WORK REQUIRED
Every record must be copied exactly, except that pictures are dropped.

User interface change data
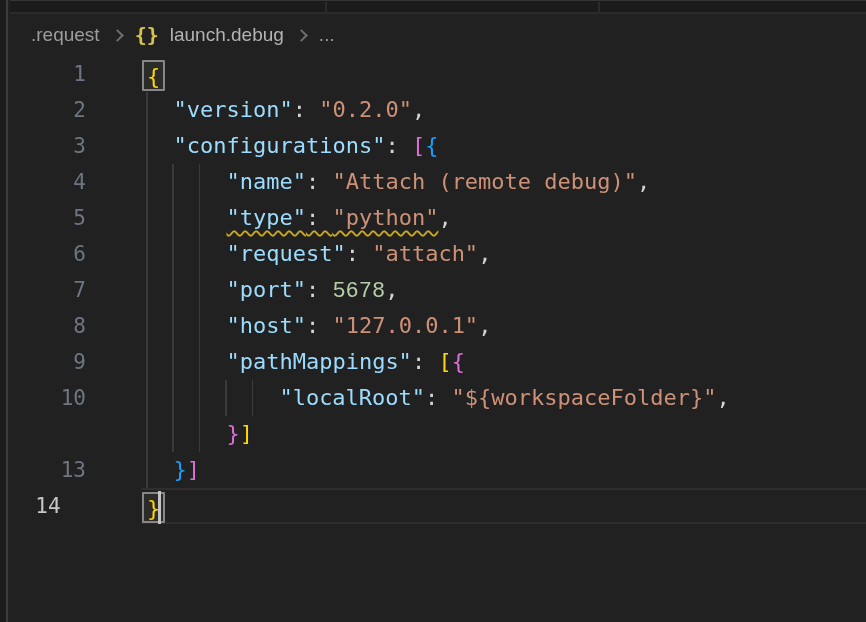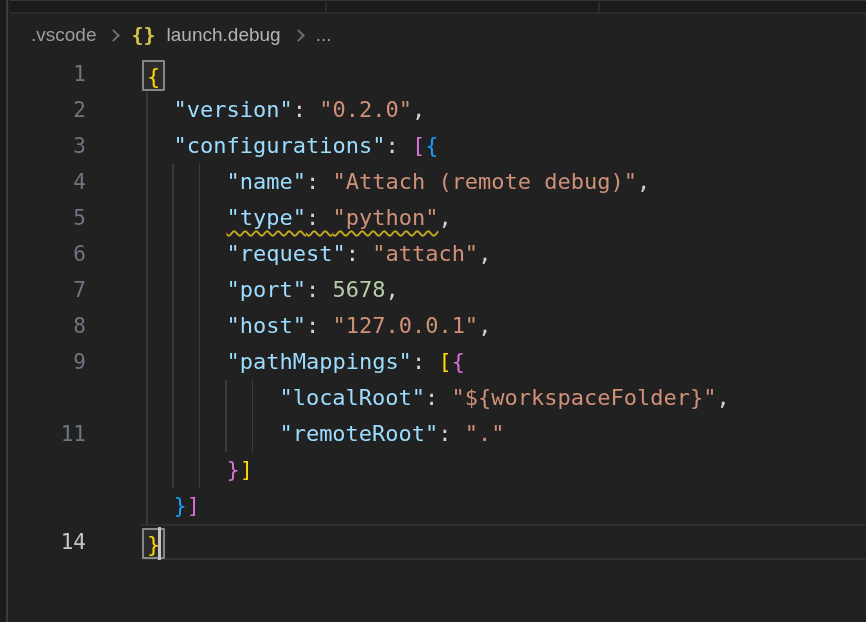--- a/index.html
+++ b/index.html
@@ -110,7 +110,7 @@
 </div>
 
 <div class="breadcrumbs">
-  <span class="crumb-folder">.vscode</span>
+  <span class="crumb-folder">.request</span>
   <span class="chev"></span>
   <span class="json-icon">{}</span>
   <span class="crumb-file">launch.debug</span>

OUTPUT
--- a/index.html
+++ b/index.html
@@ -110,7 +110,7 @@
 </div>
 
 <div class="breadcrumbs">
-  <span class="crumb-folder">.vscode</span>
+  <span class="crumb-folder">.request</span>
   <span class="chev"></span>
   <span class="json-icon">{}</span>
   <span class="crumb-file">launch.debug</span>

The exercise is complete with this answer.